La censura televisiva en EE.UU. se consolida como arma política al servicio del presidente
El guion ya estaba escrito. Primero fue Stephen Colbert en julio, ahora es Jimmy Kimmel en septiembre. El patrón es idéntico: una broma incómoda, una presión asfixiante y una cadena que claudica. Trump no necesita censores estatales cuando las grandes corporaciones mediáticas se apresuran a hacerle el trabajo.
ABC, propiedad de Disney, anunció este 17 de septiembre la suspensión “indefinida” de Jimmy Kimmel Live! apenas tres días después de que el cómico ironizara sobre la reacción del movimiento MAGA ante el asesinato de Charlie Kirk, líder juvenil trumpista. El comentario de Kimmel apuntaba a la incoherencia de un sector que intentaba desvincular al asesino —Tyler Robinson, joven mormón de 22 años, criado en un hogar republicano, cazador y amante de las armas— de su propio ecosistema cultural.
Lo que en cualquier democracia madura debería leerse como crítica legítima, en la Norteamérica de 2025 se convierte en motivo suficiente para desatar una tormenta política, mediática y judicial.
EL PRECIO DE HABLAR: MILLONES PARA LA BIBLIOTECA DE TRUMP
El caso de Kimmel no es aislado. En julio, CBS anunció la cancelación del Late Show de Stephen Colbert —ganador de un Emmy apenas unas semanas antes— bajo el pretexto de motivos económicos. La realidad es menos inocente: Trump ya había cobrado de CBS 16 millones de dólares por una demanda contra 60 Minutes, acusado de editar una entrevista de forma desfavorable hacia él y su adversaria Kamala Harris.
ABC siguió el mismo camino. Pagó 15 millones de dólares al presidente de Estados Unidos para evitar otro juicio. El dinero, según se comunicó oficialmente, irá destinado a financiar la futura biblioteca presidencial de Trump. Se institucionaliza así un chantaje político donde los medios, en lugar de confrontar al poder, lo financian.
El periodista de ABC Jonathan Karl fue incluso amenazado en público por el propio Trump, después de preguntar si el Gobierno perseguiría el “discurso de odio” como había sugerido la fiscal general Pam Bondi. La respuesta del presidente fue clara: “Tal vez deberíamos perseguirte a ti”. En un país donde la Primera Enmienda se supone intocable, el poder ejecutivo se permite bromear —o advertir— sobre la persecución de periodistas.
────────────────────
▶ EN QUÉ CONSISTE: Transcriba sin alteraciones el fragmento del texto sobre la censura televisiva que abarca desde "EL PRECIO DE" hasta "adversaria Kamala Harris.", ambos inclusive.

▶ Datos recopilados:
────────────────────
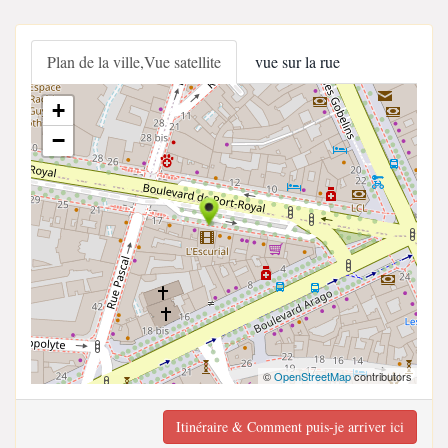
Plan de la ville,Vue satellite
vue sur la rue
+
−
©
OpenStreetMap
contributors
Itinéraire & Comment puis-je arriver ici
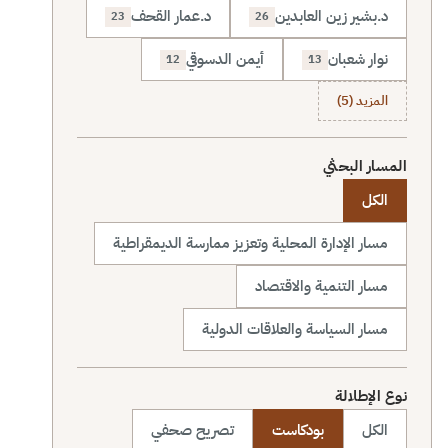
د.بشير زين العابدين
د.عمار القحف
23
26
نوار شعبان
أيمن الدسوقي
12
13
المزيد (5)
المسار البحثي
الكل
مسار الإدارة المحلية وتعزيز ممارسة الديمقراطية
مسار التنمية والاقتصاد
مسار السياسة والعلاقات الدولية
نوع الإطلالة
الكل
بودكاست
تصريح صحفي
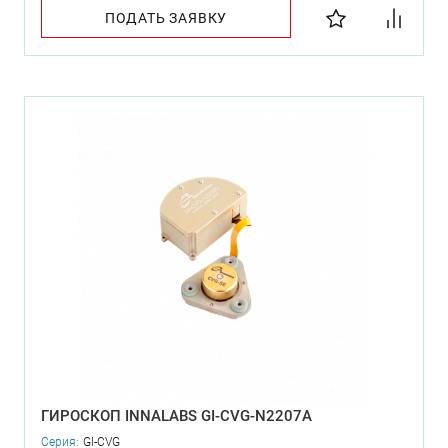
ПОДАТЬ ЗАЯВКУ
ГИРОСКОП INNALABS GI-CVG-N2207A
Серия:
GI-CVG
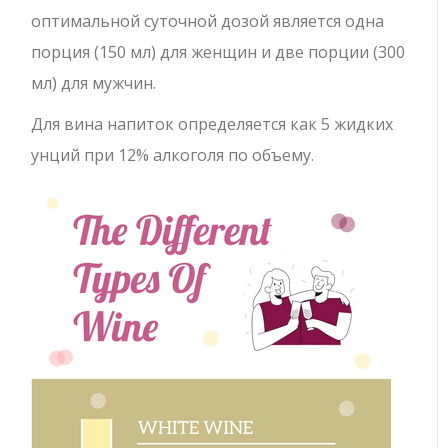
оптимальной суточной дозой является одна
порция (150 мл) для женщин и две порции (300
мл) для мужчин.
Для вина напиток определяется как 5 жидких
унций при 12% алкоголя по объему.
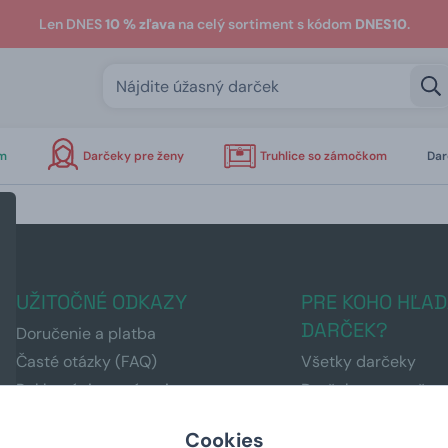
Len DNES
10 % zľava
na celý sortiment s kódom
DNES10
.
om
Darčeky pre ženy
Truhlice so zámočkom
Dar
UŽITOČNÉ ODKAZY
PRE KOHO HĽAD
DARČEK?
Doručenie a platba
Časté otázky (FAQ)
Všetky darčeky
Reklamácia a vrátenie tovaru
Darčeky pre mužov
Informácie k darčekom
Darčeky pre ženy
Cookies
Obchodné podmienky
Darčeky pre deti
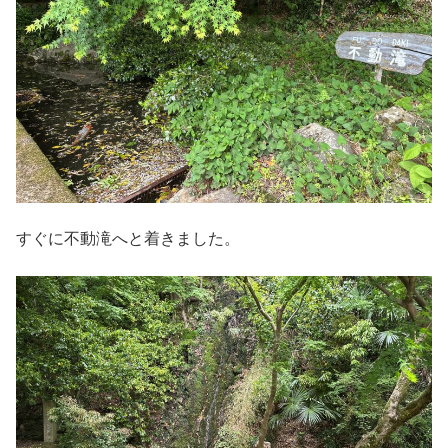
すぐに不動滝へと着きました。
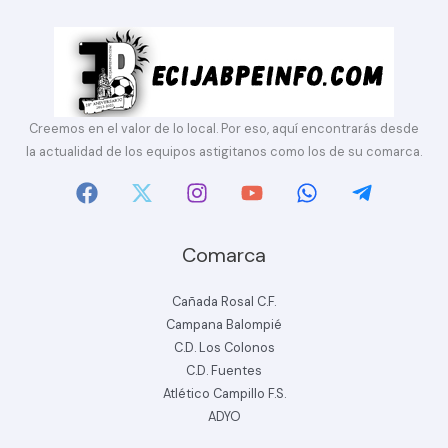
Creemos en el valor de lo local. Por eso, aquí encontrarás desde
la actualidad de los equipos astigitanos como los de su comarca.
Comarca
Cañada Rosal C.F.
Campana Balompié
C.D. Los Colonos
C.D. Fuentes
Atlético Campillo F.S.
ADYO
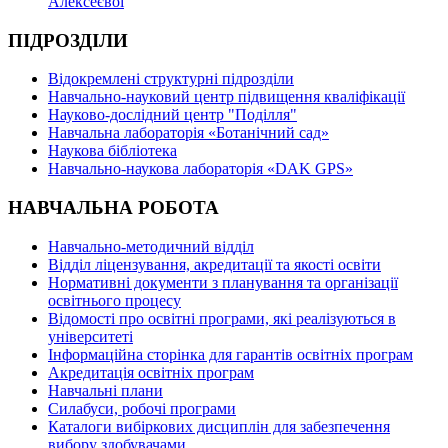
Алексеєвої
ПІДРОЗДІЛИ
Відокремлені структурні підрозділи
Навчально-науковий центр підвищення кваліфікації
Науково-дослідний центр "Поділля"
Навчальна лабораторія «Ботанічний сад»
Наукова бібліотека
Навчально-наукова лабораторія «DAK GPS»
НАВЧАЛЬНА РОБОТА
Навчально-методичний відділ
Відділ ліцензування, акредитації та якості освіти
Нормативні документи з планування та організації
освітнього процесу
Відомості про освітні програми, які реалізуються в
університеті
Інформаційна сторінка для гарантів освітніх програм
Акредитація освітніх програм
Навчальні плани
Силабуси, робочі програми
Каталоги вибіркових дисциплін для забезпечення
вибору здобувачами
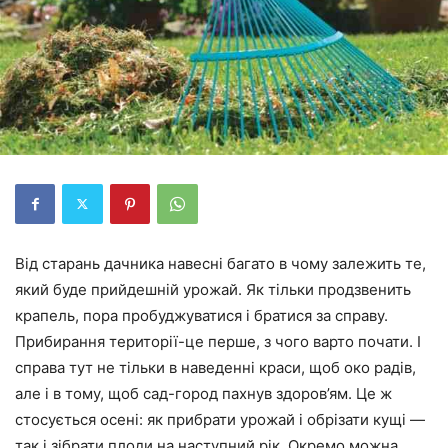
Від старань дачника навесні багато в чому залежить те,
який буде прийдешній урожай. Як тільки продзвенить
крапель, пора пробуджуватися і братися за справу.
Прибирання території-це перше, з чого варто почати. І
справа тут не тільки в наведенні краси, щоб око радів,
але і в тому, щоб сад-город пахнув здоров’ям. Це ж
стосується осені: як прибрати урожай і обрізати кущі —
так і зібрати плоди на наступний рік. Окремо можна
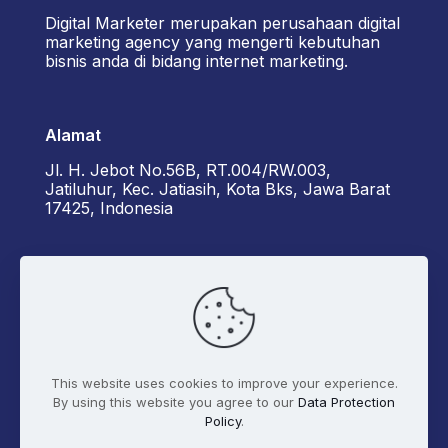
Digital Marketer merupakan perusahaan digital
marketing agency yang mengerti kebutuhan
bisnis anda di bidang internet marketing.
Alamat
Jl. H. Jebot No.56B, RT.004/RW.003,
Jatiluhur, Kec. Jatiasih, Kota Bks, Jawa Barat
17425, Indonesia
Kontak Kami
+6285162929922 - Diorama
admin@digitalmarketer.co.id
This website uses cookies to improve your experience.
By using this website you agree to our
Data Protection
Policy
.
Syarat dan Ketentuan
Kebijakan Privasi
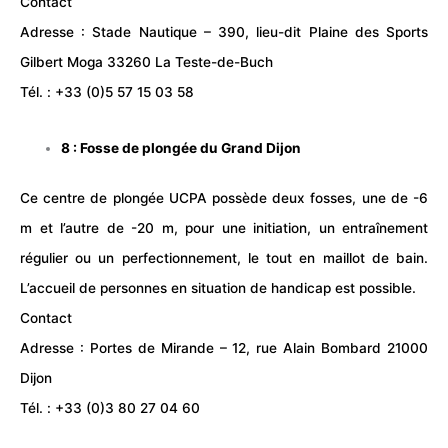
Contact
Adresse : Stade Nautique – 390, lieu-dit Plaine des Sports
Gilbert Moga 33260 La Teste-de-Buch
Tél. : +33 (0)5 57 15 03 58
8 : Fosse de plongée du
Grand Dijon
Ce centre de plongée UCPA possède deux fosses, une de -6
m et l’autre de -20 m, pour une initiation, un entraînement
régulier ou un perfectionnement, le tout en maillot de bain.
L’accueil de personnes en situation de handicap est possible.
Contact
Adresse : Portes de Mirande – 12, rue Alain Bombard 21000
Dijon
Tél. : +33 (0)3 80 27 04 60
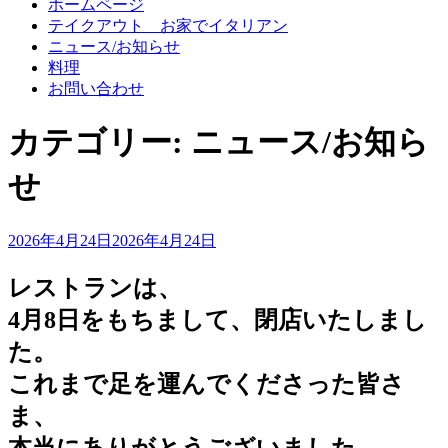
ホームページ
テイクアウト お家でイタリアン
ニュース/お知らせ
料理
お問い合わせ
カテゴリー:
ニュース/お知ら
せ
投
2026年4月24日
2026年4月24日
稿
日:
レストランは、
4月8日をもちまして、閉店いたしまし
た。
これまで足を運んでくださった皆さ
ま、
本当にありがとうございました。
────────────────────
▶ RESPUESTA AL EJERCICIO:
EL PRECIO DE HABLAR: MILLONES PARA LA BIBLIOTECA DE TRUMP
El caso de Kimmel no es aislado. En julio, CBS anunció la cancelación del Late Show de Stephen Colbert —ganador de un Emmy apenas unas semanas antes— bajo el pretexto de motivos económicos. La realidad es menos inocente: Trump ya había cobrado de CBS 16 millones de dólares por una demanda contra 60 Minutes, acusado de editar una entrevista de forma desfavorable hacia él y su adversaria Kamala Harris.